Ehrenfels, surrounded by vineyards, is one such castle. Its old glory was extinguished because the French “Sun King” Louis XIV (1638-1715), who was a warlike prince, left little of it standing. When he laid claim to the extinct Counts Palatine of Lautern and of Simmern in the War of the Palatinate Succession, his troops covered the areas with a brutal military strategy.
Scorched Earth
The castle fell victim to the “scorched earth” on 30 May 1689, and today it provides little information about its original architectural condition. Despite several sieges, it survived the Thirty Years’ War from 1618-1648 largely unscathed.
The “castrum in Erenvails” was a jewel and more castle than fortress. A depiction in the “Thesaurus philopoliticus” or “Political Treasure Chest” from the middle of the 17th century, probably gives a good representation of its beautiful shape.
"castrum in Erenvails"
Between 1208 and 1220, Philip III of Bolanden probably built it in place of a previous building. There are no further documents about it – it only appears in writing when his widow had to hand it over to his former employer, the archbishop of Mainz.
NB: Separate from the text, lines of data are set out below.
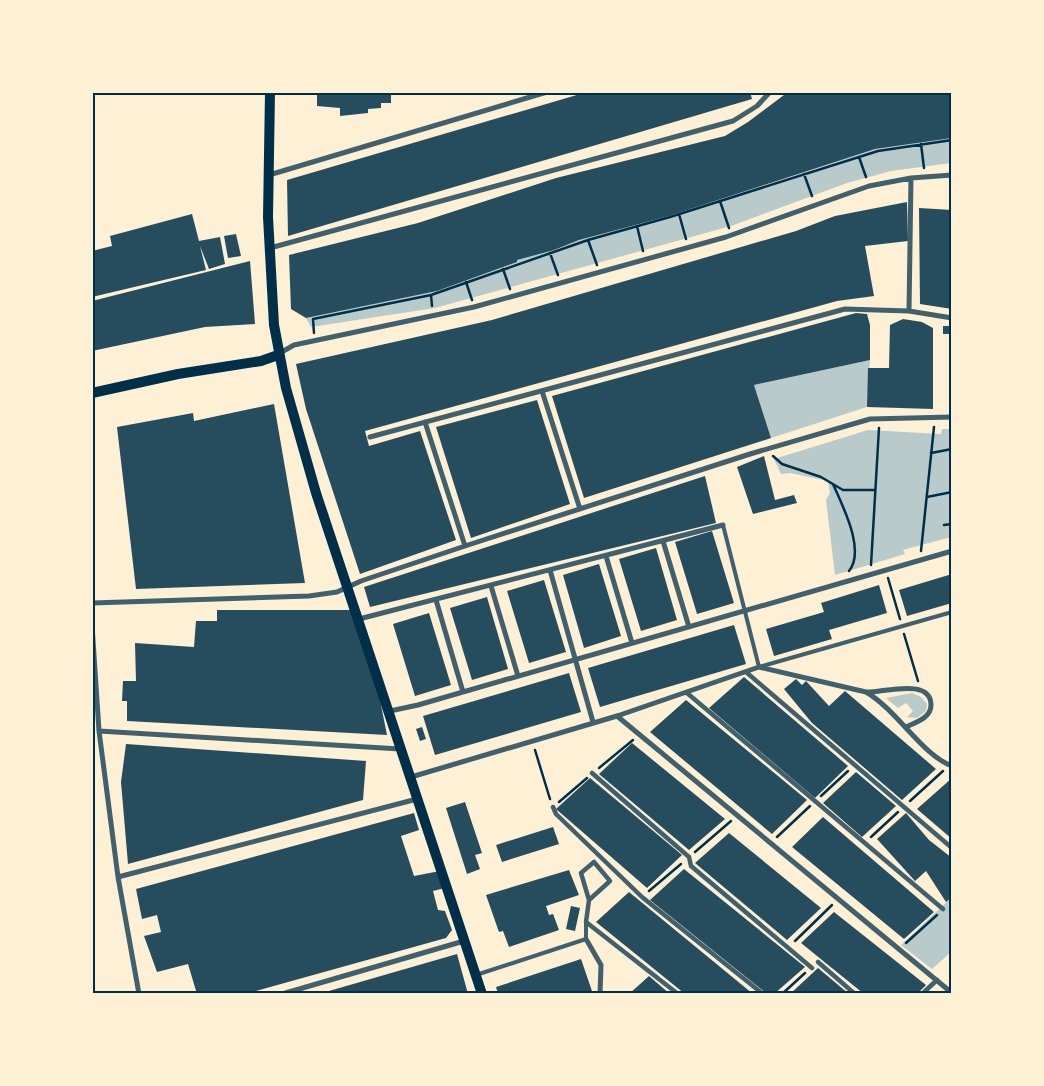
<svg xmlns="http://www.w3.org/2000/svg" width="1044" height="1086" viewBox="0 0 1044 1086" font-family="Bitter,serif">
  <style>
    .green { fill: #b9caca }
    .building { fill: #264d5e }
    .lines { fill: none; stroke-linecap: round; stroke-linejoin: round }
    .path { stroke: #003049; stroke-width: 2.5 }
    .service { stroke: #3f606c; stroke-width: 4 }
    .pedestrian { stroke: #3f606c; stroke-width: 4.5 }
    .minor { stroke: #3f606c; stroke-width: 5 }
    .secondary { stroke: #003049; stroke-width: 10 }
    .neatline { fill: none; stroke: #003049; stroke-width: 2 }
  </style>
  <rect width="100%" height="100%" fill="#fdf0d5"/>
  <!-- green -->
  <path class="green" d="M951 138V163L891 171 847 183 731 226 435 308 311 327 306 318 437 291 517 262V260L592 236 669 216 875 149Z
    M870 360 867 407 771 438 754 385Z
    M942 429H951V537L903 550 905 554 835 575 826 500 830 493 828 481 790 473 781 474 774 459 868 430 941 434Z
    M912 693 921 697 927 704 926 711 917 718 907 717 913 711 906 703 898 708 886 698Z
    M951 898V952L932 969 901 945Z"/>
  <!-- building -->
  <path class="building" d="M317 92H391V103H381V108L368 109V113L340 116V108L317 106Z
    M587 92H750L752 99 288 236 287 180Z
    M788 92H952V138L875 149 669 216 579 240 554 250 517 260V262L437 291 306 318 291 309 289 255 418 223 556 178 725 136 748 122Z
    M907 202 908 241 865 246 874 296 837 301 365 431 369 446 420 431 456 540 360 574 306 409 296 364 492 320 796 231 835 216Z
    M919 208 952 210V309L920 304Z
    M192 214 199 241 220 237 225 264 209 269 200 246 206 270 92 297V251L112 246 110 236Z
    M236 234 241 256 228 258 224 236Z
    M250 261 255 324 205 327 92 351V301Z
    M856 313 867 314 870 325V360L754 385 771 438 584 498 552 396Z
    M903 319 922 322 933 328V409L867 407 868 368H889L890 325Z
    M943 326H952V334H943Z
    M537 400 570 504 471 538 436 427Z
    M274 404 305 583 136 589 117 427 193 413 194 421Z
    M764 456 775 500 794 495 797 503 753 514 737 467Z
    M705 476 716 523 370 607 364 587Z
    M712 531 734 603 697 614 675 542Z
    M656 548 677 620 641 631 619 559Z
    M599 564 621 636 584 648 563 575Z
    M952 574V603L907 616 899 590Z
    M544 580 566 652 529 663 507 591Z
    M879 585 887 613 829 630 832 639 774 656 766 629 824 612 821 603Z
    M487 597 508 669 472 680 450 608Z
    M217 610H351L376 680 387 735 127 721V701H122L123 681H136L135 643 194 647 196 621H217Z
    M429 613 451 685 415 696 393 624Z
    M734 625 746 664 600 707 588 668Z
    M569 673 581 712 435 755 423 716Z
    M744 677 848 766 815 798 709 708Z
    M796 679 802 685 806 681 829 706 845 691 936 769 902 800 812 723 784 689Z
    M686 700 807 800 772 834 650 732Z
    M422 727 426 739 420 741 416 729Z
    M632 743 725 819 689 850 599 774Z
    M126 744 366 761 363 800 128 864 121 782Z
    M856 772 896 806 862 837 823 803Z
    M590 778 682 855 647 888 556 809Z
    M952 778V839L917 809Z
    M465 802 482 853 475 855 480 869 467 874 446 808Z
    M414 813 419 830 401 836 414 876 440 871 445 888 433 891 438 910 445 911 452 930 446 938 245 994H197L188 964 157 972 144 936 161 932 157 915 142 919 136 889Z
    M906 813 929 840 952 858V897L946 902 926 871 915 881 877 839Z
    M823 817 934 912 904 939 792 847Z
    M553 827 559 844 502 862 496 845Z
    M729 833 821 908 787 940 695 863Z
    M684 869 805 967 774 994H767L650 900Z
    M569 870 579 895 546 906 549 915 553 914 559 930 509 947 503 931 499 932 486 895Z
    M629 892 753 994H685L596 922Z
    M571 906 580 908 575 931 566 929Z
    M834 912 926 985 917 994H864L801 943Z
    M457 954 468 994H322V993Z
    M581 959 593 994H498L496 987Z
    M818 968 849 994H790Z
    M649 976 670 994H629Z"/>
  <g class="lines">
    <!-- path -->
    <path class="path" d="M921 144 924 168
      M859 157 866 177
      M804 174 812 196
      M720 201 729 228
      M679 214 686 239
      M637 226 643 251
      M588 240 597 265
      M550 253 558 275
      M503 269 510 289
      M466 282 472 300
      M431 295 432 306
      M314 333 313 319 431 295 588 240 670 217 878 151 952 140
      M931 453 952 449
      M773 456 782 464 821 477 843 490H875
      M833 484C842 505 866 550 849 571
      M927 497 952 492
      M944 525 952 524
      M921 551 934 427
      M871 565 879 428
      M888 578 900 619
      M904 634 918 681
      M535 750 550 799
      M599 768 633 740
      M821 796 848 771
      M910 801 943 771
      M559 802 587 778
      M777 837 810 806
      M871 837 898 812
      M695 852 731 821
      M649 891 681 864
      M795 941 832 905
      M906 943 937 915
      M782 994 805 973"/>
    <!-- service -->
    <path class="service" d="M723 525 759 667 952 612
      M476 975 586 939V922"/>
    <!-- pedestrian -->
    <path class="pedestrian" d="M746 672 952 848
      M687 693 943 909
      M592 773 689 857 691 866 812 968
      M553 807 556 814 642 897 763 994
      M589 900 610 881 594 862 581 873 589 900 586 922 678 994
      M818 962 855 994
      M922 994 937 980"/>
    <!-- minor -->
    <path class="minor" d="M269 175 547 92
      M270 248 733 121 757 106 770 92
      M909 311 911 178
      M280 353 294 345 474 307 726 237 869 186 911 178 952 175
      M542 391 580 509
      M425 422 465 546
      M370 437 845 309 909 311 952 318
      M663 541 689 627
      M606 556 632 643
      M550 570 593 722
      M491 586 518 676
      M436 600 463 692
      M92 603 309 596 337 592 361 581 465 546 750 454 870 419 952 417
      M359 619 723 525
      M92 625 99 731 118 877 139 994
      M866 692C882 693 931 677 931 705 931 718 916 722 906 727
      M390 711 418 705 952 551
      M617 716 952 993
      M99 731 400 749
      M411 777 617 716 759 667 866 692C897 710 922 755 952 766
      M118 877 417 799
      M586 939 601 965 600 994
      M282 994 464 941"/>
    <!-- secondary -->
    <path class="secondary" d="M270 92 268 217 274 325 286 388 316 493 482 994
      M92 393 178 374 261 361 278 355"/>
  </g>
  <!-- border -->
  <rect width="1044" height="1086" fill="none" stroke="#fdf0d5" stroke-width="188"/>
  <rect x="94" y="94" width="856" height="898" class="neatline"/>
</svg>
The trapezoidal inner bailey with a narrow courtyard had an elongated, three-storey palas facing the Rhine as well as a colossal shield wall with battlements and two round towers on the northern slope rising to the Niederwald. A moat protected this side.
Reconstruction and Extensions in the late Middle Ages
In the 14th century, when the archbishops and electors of Mainz used it as a residence and temporary stronghold for the cathedral treasure, it was rebuilt for the first time and later extended to the east. New upper storeys and crowns were added to the flanking towers, which were now 33 metres high, a second battlement and, behind a circular wall, another residential building next to a gateway, and finally an additional gate with a drawbridge.
On the banks of the Rhine, at the foot of the castle, there were houses that had not been preserved, for Ehrenfels also fulfilled the function of a customs revenue centre for the Mainz archbishopric, the cathedral chapter and other beneficiaries as early as the early 14th century.
There Was No Getting past This Station
This also included the “Mäuseturm” (Mouse Tower) on an offshore island. All in all, a perfect clamp on the difficult-to-pass Binger Loch in the Rhine, along which merchant ships made only slow progress. The toll tower, which became the Mouse Tower through a legend, can be visited, the ruins of Ehrenfels Castle unfortunately only from the outside. A pair of falcons has been breeding there for many years and in case of doubt, nature conservation takes precedence over tourism.